Image by Tima Miroshnichenko: CC0 License
While it’s impossible to start or maintain a business without spending some money, your business budget is about the most important balancing act that you’ll face on this entire journey – spend too much and it’s curtains for all of your efforts until now. Spend too little, and there’s no chance of the expansion that you need to compete or survive.
This can feel like an impossible balance to achieve, and it’s by no means easy. Luckily, it is possible to always check that an investment or expenditure is worth your company’s while, and asking the following questions is all it takes to protect yourself.
Is there a viable return on investment?
Return on investment (ROI) is the single most important determinant of whether or not a business expense is worthwhile because, in theory, a high-yielding ROI means that your money will quickly multiply. This is what you want from any business investment, and is especially possible from expenditure that directly impacts your business output, including investment in new equipment, high-end staff, or marketing expertise from companies like WebX360. To calculate this investment metric for any purchase, simply divide money spent by net investment gain, and then multiply by 100. This will provide you with an admittedly rough figure, but a much clearer idea of whether or not you can expect to see notable, and worthwhile returns from money spent here.
How does investment impact your budget as it stands?
Even a promising ROI isn’t enough to justify an investment that empties your bank to the extent that there’s no business left to benefit. As such, it’s also essential that you consider what state any investment will leave your finances in right now. Obviously, this is going to be a more pressing concern for businesses operating on a tight budget, where savings may be necessary before large scale investments are possible. Even when you’ve got more money to play with, though, it’s crucial to make sure that investments are evenly spaced and leave ample funds in the account to implement disaster recovery plans, and generally weather the periods you can expect before returns are possible.
How do you check or predict how an investment will impact your budget? You need to use an old accounting trick called creating a trial balance. Effectively, this is where you add up the comings and goings from an account during a specific period, seeing what your balance is at the end. In this scenario, you account for the investment spent over the period, along with any other income or outgoings. It should help you predict what you’re left with, showing how the investment will impact your financial situation and letting you make better decisions.

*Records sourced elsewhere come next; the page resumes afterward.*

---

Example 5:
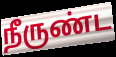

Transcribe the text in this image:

நீருண்டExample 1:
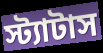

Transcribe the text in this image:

স্ট্যাটাস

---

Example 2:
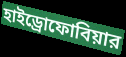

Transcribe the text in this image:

হাইড্রোফোবিয়ার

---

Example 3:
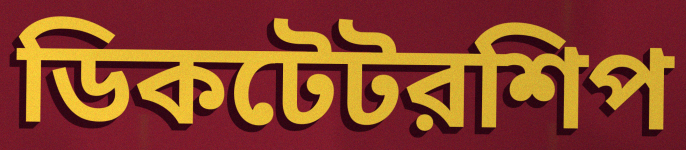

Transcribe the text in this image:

ডিকটেটরশিপ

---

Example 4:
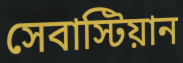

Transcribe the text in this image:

সেবাস্টিয়ান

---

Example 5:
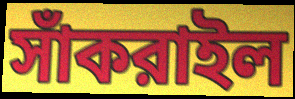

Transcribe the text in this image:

সাঁকরাইল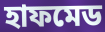
হাফমেড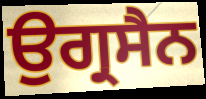
ਉਗ੍ਰਸੈਨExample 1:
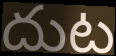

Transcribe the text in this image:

దుట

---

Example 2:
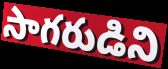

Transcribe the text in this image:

సాగరుడిని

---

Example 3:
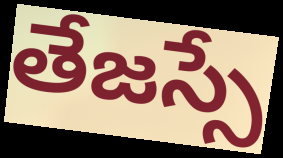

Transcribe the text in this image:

తేజస్సే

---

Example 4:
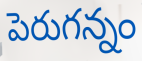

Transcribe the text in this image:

పెరుగన్నం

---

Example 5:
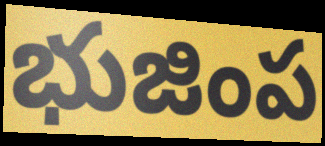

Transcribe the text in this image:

భుజింప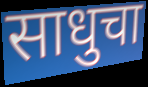
साधुचाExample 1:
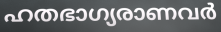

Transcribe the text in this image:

ഹതഭാഗ്യരാണവർ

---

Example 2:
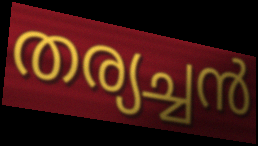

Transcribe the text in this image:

തര്യച്ചൻ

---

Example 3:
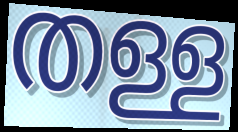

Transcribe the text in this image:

തള്ള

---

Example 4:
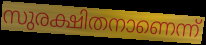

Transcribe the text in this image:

സുരക്ഷിതനാണെന്ന്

Does that investment offer longevity?
While you could technically run a business through short term investments and returns alone, it would be incredibly difficult to thrive from doing so. Hence, it’s also important to consider the overall longevity of any investment. This is the difference between, say, a professionally designed website that fuels nearly every conversion you enjoy from this point onwards, or something like investment into a rare merch design that boosts interest in the moment but stops there. Both options may offer value but, if you’re concerned about your finances, long-term investment is undeniably key, or should at least be tagged onto those shorter solutions (e.g. email sign ups before rare merch is released, etc.).
Image by CottonBro: CC0 License
In business as in life, investment can be a slippery subject. Make sure that you’re able to stand straight regardless by answering these questions before you even consider parting with your hard-earned cash.